## [Tasks]
[1] Can you copy the Adirondack chair finish thread word for word, starting at "# Finish on" and ending at "the entire project."?
[2] In the Adirondack chair finish thread, why would hansmike choose not to paint cedar chairs? Answer in one to three sentences.
[3] What might come next in the forum thread on finishing Adirondack chairs? Write a continuation after its last post.

## [Source extract]
# Finish on Adirondack Chairs



## Nick6685 (Mar 23, 2011)

Hi everyone,

I just finished drawing up my plans for a set of adirondack chairs, its spring time after all haha. I have a question about finishes for the chairs. What do you prefer?

The chairs arnt for anyone in particular, basically just a project to keep me busy, so there are no finish requests. Im planning on using cedar for the entire project.

Im thinking about three options, 1. Natural finish with a water sealer, 2. Natural gloss finish, and 3. Painted finish.

So basically just wanted some input on what you like, what you think sells, and whats practical in finishes

Thanks!


----------



## cabinetman (Jul 5, 2007)

New2Woodworking said:


> Hi everyone,
> 
> I just finished drawing up my plans for a set of adirondack chairs, its spring time after all haha. I have a question about finishes for the chairs. What do you prefer?
> 
> ...


If you use Cedar, you don't need to use any finish. They will just get a dark silvery color. You could use a penetrating oil, which would prolong the weathering process. Paint would be the best finish for UV protection, but, you will have a maintenance issue.












 







.


----------



## hansmike (Sep 5, 2010)

I made a pair of adirondack chairs last year for my first project and I agree with cabinetman on not using a finish. I did put a decking sealer on my cypress chairs though and they held up alright, but even after one year, they're starting to fade. Personally, I think cedar is too nice looking of a wood to paint. If it was pine, I'd say go for it.

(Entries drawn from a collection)
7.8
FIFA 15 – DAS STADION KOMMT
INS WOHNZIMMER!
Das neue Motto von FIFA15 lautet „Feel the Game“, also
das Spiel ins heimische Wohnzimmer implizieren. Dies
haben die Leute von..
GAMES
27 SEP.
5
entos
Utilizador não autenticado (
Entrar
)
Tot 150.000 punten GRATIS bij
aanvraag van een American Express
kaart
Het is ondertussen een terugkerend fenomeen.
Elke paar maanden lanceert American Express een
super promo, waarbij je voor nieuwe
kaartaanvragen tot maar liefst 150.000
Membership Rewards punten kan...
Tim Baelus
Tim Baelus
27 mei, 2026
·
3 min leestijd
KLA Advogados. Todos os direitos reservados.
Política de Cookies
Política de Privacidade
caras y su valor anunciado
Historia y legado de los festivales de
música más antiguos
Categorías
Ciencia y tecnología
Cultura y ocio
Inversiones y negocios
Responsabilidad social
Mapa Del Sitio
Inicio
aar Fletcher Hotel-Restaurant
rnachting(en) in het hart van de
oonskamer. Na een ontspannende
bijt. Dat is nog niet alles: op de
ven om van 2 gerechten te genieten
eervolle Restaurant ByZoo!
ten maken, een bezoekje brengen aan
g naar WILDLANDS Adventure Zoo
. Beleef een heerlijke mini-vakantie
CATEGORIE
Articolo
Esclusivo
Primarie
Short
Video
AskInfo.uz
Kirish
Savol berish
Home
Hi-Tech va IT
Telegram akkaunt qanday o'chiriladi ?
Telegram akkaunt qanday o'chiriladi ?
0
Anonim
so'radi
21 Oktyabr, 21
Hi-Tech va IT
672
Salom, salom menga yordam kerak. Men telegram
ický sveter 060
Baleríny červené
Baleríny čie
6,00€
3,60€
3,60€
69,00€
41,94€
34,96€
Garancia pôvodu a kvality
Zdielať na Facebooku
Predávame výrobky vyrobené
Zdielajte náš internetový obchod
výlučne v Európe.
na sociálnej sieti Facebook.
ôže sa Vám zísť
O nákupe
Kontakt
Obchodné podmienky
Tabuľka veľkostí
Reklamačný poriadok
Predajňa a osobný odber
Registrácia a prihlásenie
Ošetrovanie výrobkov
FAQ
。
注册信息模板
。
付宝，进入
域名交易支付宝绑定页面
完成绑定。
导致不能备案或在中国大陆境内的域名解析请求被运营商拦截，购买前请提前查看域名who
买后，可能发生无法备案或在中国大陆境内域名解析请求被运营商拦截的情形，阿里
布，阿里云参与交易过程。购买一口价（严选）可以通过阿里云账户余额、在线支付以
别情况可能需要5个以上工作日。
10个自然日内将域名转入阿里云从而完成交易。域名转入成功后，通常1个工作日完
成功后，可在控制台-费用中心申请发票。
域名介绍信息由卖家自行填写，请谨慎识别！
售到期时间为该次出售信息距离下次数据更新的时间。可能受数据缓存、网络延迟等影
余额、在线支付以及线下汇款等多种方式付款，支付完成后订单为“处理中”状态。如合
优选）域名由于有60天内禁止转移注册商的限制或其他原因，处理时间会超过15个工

## [Solved problems]
[1]
# Finish on Adirondack Chairs



## Nick6685 (Mar 23, 2011)

Hi everyone,

I just finished drawing up my plans for a set of adirondack chairs, its spring time after all haha. I have a question about finishes for the chairs. What do you prefer?

The chairs arnt for anyone in particular, basically just a project to keep me busy, so there are no finish requests. Im planning on using cedar for the entire project.

[2] Hansmike thinks cedar is too nice-looking a wood to paint. He says he would go ahead and paint if the chairs were pine.

[3]
I have a couple pics uploaded to my account so take a look, those are unfinished.


----------



## Nick6685 (Mar 23, 2011)

*Au Natural*

Great chairs, just the look I'm going for!

Yea, I agree cedar is gorgeous looking, would be a shame to paint over it. However, my biggest worry is like you said, longevity, thats why I was thinking some sort of lacquer finish. It would give it a nice gloss and would be pretty good protection from the elements. Please correct me if I'm wrong, haha, just going off of what I read from different sites.


----------



## hansmike (Sep 5, 2010)

Thanks for the compliment. I'm no pro, but since cedar is a popular decking wood to its weather resistance, IMO you're best best would be a deck stain/sealer. Like decks though, you'll have to wash or sand the crud that builds up on it every couple years and re-stain to keep it looking good. If/when you get sick of doing that, then paint it. 

Good luck and post pics!


----------



## Woodsphere (Apr 4, 2011)

Hello I am new to the site , really enjoy it. I have been building adirondack chairs out of cypress for 30 yrs. I have learn over time it's best to sand your project no finer than 150 grit , always use titebond 111 ulimate glue for outdoors and to seal it with something like Olympic waterguard clear finish or Thompson water sealer and it will last forever. Reseal about once a year. If there are stains, mildew, resand those areas before resealing. It will retain the natural color and waterproof it. Thanks


----------



## elks (Sep 16, 2010)

If you do have cedar and use it, be careful with trying to use sealants etc. until the wood has had plenty of time to dry. I know several people who installed a new cedar deck then tried using a product like thompson water seal only to have all the oil come back up. I believe it is recomended to let cedar weather for atleast 1 year before finishing and protecting it.


----------



## mosswood (Apr 22, 2011)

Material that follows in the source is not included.